If you have been using tables in the past you will appreciate how relieveed we are by CSS. When you work with tables your HTML becomes a mess of confusing rows and columns, with no clear markers of which parts of the page do what. It is fine in the beginning but the problem occurs when you want to redesign the website. In that case you would have to extract your content from the HTML and start building the tables all over again.

But that era is over.

And this ended with arrival of CSS. CSS stands for Cascading Style Sheets. CSS lets you apply styling information to specific parts of your HTML, identified by tag name, or by IDs and classes you specify.

This is done by using CSS selectors.

To understand working of CSS you must understand the basics of how selectors work. While there are lots of selectors, but the basics and frequetly used are not too many and are not difficult to understand.

CSS relies on your tags having classes and IDs. There is not much of difference between an ID and a class is except that an ID refers to just one tag while a class may refer to more than one.

Before we go further following rules must be remembered:

  • If you just put the name of a tag, then your CSS rules will affect all of those tags.
  • If you use a tag's name followed by a dot and the name of a class, then all of those tags with that class will be affected.
  • A tag, a hash and an ID name will affect only the tag with that ID.
  • Using the hash and ID alone will work on any tag with that ID.
  • While using a dot and class name along works on any tag with that class.

For example:

  • p - all paragraphs
  • p.item - all paragraphs in the 'item' class
  • p#item - the paragraph with the ID 'item'
  • .item - all tags in the 'item' class
  • #item - the tag with the ID 'item'

To add rules to each one of these selectors, you just put curly brackets ({}) after it, and then put the rules in that space.

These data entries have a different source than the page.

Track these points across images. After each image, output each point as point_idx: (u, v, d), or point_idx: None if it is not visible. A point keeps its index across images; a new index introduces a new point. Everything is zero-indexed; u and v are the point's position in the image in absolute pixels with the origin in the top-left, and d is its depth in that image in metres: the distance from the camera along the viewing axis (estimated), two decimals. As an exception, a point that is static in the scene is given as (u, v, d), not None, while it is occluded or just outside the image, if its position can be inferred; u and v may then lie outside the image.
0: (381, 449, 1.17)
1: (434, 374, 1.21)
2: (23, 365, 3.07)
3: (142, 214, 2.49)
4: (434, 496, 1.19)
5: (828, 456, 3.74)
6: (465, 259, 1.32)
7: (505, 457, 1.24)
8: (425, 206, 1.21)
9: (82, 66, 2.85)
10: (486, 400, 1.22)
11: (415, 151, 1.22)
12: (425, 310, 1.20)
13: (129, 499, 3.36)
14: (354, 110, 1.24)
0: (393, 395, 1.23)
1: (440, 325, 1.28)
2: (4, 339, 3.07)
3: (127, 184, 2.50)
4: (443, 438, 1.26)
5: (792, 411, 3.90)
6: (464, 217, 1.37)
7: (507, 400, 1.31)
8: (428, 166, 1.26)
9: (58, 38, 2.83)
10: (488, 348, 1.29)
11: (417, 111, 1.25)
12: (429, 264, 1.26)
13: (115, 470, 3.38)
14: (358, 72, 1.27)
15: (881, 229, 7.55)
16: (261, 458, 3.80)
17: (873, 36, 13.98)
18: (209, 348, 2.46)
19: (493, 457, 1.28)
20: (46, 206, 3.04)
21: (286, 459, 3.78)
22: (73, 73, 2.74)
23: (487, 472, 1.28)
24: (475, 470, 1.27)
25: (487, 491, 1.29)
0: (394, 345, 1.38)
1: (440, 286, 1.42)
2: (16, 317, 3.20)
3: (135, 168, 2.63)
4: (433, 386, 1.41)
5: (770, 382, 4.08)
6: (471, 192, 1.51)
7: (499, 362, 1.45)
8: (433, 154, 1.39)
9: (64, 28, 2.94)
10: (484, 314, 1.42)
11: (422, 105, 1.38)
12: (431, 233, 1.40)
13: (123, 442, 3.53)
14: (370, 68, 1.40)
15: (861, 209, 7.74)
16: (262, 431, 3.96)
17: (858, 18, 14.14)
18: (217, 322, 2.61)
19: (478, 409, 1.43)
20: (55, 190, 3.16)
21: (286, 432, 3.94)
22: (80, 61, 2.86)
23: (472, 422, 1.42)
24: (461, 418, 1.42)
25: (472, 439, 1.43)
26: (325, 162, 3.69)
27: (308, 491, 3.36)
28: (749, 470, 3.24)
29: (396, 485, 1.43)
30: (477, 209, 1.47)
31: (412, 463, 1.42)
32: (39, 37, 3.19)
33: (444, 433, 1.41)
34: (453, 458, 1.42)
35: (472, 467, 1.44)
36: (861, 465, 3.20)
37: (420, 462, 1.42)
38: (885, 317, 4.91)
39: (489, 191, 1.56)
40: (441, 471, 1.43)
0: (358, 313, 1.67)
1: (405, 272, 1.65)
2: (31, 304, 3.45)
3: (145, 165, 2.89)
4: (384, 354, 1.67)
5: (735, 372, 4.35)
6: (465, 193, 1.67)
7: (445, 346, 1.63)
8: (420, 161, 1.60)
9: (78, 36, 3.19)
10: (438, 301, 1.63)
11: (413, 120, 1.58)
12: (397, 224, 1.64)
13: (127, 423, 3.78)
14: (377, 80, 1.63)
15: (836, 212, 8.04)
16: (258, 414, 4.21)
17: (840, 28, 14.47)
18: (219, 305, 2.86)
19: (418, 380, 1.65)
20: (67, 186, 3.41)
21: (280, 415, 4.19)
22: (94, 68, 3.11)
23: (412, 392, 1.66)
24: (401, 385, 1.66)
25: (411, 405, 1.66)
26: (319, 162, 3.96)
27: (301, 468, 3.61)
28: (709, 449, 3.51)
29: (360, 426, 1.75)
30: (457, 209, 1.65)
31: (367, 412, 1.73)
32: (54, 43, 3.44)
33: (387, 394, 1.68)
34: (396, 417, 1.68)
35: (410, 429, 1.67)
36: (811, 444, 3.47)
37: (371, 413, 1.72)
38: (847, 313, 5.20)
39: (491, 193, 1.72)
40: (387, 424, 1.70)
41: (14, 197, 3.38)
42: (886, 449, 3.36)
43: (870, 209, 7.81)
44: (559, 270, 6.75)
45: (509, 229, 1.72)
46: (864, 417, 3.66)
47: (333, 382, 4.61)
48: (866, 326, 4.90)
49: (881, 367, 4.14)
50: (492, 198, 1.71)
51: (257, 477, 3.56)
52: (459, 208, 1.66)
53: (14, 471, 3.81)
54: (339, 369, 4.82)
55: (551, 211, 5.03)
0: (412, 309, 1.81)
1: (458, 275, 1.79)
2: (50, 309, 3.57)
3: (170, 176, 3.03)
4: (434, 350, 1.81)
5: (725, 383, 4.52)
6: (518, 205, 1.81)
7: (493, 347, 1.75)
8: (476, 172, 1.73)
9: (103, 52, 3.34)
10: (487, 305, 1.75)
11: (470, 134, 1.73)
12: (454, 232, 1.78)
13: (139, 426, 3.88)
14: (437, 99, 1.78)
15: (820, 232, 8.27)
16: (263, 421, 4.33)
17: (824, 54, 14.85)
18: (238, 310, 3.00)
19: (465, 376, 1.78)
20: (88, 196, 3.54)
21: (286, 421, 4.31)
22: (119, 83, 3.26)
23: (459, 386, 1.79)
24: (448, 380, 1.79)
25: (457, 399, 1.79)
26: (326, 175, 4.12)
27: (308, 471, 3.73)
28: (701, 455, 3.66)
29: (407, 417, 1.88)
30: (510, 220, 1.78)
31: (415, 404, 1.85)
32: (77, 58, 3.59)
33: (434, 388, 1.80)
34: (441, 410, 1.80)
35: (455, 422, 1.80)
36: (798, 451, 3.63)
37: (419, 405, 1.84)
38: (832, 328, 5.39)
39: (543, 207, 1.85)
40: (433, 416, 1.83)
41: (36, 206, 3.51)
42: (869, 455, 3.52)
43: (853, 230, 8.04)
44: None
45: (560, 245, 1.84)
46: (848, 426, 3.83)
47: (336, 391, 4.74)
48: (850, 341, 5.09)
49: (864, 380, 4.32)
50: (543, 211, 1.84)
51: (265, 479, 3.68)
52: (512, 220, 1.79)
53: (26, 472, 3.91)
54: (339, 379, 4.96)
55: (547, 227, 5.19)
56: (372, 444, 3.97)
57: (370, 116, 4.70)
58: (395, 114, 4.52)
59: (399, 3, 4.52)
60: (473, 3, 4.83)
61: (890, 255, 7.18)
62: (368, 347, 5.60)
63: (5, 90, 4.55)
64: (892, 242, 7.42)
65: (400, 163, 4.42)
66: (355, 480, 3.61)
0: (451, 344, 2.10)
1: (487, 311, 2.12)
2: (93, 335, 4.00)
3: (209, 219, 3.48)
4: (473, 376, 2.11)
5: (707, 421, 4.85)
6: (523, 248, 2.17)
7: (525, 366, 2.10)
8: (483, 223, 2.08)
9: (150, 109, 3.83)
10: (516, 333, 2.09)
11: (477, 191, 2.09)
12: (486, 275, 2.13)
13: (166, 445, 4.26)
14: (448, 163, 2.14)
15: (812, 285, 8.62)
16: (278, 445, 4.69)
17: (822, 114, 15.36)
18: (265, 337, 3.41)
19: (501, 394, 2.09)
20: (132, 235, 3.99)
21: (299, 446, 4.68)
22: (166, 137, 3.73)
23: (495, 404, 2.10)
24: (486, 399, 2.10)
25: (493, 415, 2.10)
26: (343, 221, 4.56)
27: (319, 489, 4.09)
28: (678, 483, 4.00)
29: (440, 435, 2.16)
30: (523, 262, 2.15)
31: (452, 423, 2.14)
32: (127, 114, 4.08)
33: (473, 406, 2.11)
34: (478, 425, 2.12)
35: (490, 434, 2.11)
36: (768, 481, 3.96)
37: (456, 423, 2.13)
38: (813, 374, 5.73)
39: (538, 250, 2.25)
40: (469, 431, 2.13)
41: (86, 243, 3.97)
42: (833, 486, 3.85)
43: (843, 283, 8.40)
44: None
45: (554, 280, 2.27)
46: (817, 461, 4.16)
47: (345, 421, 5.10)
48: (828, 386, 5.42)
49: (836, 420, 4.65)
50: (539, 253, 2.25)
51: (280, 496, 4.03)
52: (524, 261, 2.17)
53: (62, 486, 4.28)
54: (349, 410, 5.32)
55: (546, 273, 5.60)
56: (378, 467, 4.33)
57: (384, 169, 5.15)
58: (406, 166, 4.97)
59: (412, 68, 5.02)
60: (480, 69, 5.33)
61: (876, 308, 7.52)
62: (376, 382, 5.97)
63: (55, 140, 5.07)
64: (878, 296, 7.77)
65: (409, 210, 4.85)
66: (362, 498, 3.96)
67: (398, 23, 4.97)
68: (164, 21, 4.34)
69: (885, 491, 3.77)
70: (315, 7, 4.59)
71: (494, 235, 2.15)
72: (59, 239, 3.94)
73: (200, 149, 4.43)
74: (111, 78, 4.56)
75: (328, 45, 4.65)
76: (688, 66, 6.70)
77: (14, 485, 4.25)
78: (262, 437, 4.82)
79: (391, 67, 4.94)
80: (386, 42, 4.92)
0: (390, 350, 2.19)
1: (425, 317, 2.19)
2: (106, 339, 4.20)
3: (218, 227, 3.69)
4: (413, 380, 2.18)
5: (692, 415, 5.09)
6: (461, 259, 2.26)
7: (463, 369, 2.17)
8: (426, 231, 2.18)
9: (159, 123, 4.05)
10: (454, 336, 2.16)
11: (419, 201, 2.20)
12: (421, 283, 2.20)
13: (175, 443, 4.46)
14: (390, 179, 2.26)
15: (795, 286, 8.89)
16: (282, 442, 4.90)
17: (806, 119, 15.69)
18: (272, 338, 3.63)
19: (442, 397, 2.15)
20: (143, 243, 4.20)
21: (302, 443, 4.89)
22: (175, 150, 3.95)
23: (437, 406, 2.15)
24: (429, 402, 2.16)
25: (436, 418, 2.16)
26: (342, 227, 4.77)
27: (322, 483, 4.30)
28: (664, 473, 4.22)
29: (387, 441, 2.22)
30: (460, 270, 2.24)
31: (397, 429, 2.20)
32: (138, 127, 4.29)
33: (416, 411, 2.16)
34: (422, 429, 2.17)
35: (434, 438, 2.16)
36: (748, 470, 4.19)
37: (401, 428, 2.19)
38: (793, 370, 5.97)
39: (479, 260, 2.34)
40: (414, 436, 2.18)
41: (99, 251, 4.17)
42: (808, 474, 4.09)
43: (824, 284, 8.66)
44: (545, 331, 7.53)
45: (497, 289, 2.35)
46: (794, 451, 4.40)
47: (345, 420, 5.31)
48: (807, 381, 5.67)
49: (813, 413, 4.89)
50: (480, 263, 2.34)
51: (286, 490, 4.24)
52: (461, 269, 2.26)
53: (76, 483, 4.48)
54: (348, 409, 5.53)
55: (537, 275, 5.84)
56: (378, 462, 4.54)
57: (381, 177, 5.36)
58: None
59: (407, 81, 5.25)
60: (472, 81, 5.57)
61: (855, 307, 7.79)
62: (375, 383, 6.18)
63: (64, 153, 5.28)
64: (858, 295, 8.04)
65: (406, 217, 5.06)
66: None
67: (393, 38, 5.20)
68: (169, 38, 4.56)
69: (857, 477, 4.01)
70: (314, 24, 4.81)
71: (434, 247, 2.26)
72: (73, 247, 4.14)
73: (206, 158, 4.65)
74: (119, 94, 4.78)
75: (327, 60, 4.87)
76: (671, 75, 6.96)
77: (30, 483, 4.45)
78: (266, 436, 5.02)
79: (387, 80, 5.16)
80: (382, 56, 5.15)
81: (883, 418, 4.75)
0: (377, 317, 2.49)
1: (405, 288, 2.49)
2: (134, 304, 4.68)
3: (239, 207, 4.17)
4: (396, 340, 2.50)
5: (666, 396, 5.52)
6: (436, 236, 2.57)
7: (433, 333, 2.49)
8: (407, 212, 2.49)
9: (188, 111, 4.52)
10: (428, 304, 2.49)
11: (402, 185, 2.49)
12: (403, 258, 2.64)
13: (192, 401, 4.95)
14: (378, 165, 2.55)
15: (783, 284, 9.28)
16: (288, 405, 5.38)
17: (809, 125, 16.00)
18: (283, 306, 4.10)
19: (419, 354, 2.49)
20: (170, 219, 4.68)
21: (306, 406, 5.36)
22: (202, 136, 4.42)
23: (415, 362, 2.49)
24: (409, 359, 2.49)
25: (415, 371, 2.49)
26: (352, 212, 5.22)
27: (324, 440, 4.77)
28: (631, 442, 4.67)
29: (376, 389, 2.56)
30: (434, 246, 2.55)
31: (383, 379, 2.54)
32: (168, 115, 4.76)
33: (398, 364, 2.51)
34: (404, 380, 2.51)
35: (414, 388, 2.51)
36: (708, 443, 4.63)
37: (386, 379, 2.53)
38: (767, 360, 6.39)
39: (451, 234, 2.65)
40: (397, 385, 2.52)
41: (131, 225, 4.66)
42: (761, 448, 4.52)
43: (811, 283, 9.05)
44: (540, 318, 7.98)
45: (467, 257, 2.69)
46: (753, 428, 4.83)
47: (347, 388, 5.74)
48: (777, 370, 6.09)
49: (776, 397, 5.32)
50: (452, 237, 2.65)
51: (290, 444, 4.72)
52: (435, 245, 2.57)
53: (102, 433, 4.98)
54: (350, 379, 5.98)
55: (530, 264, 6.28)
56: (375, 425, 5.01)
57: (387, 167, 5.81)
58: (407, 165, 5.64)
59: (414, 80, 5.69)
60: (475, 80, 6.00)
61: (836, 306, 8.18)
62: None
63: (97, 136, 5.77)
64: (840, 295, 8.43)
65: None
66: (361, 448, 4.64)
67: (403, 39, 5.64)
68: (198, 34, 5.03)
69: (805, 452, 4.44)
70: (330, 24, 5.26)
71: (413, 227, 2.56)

That's all you need to do to create CSS. Useful CSS Rules

CSS rules look like this:

rule-name: something;

Here are some of the most useful rule names and the different settings that can be applied.

  • background-color

    Lets you set a page's background colour using HTML colours (they look like this: #123456).

  • color

    Sets colours for text.

  • font-family

    Lets you set fonts for your text - you can add more than one font name, separated by commas, in case your first choice is not available.

  • font-size

    You can set the font size in px or em.It is better to use em as these measurements are relative rather than absolute.

  • width and height

    Lets you specify the width and height of things. You can use px or percentages.

  • margin

    The amount of space around the edges of some content. You can add -left, -right, -top and -bottom to margin to specify these margins individually.

  • padding

    Works the same way as margin, but is for the space between the edges of the tag's box and its content, instead of the space between the tag's box and other boxes.

  • border

    Puts borders around boxes. Takes three settings (width, type and colour), so you have to put spaces between them, like this: border: 1px solid black;

  • text-align

    Lets you align text on the left or right, or in the centre ('center').

  • text-decoration

    Controls text effects - mainly used to stop links from being underlined, like this: a { text-decoration: none; }

  • float

    Tells content to float over other content, instead of starting underneath it on a new line. This is the tag most often used to simulate the kind of effects that you get with tables - floating a div and setting the main content area's margin to its width is one of the easiest ways to create a sidebar.

There are extensive references available on the web if you are looking for any specific information. This post was for general understanding of CSS only.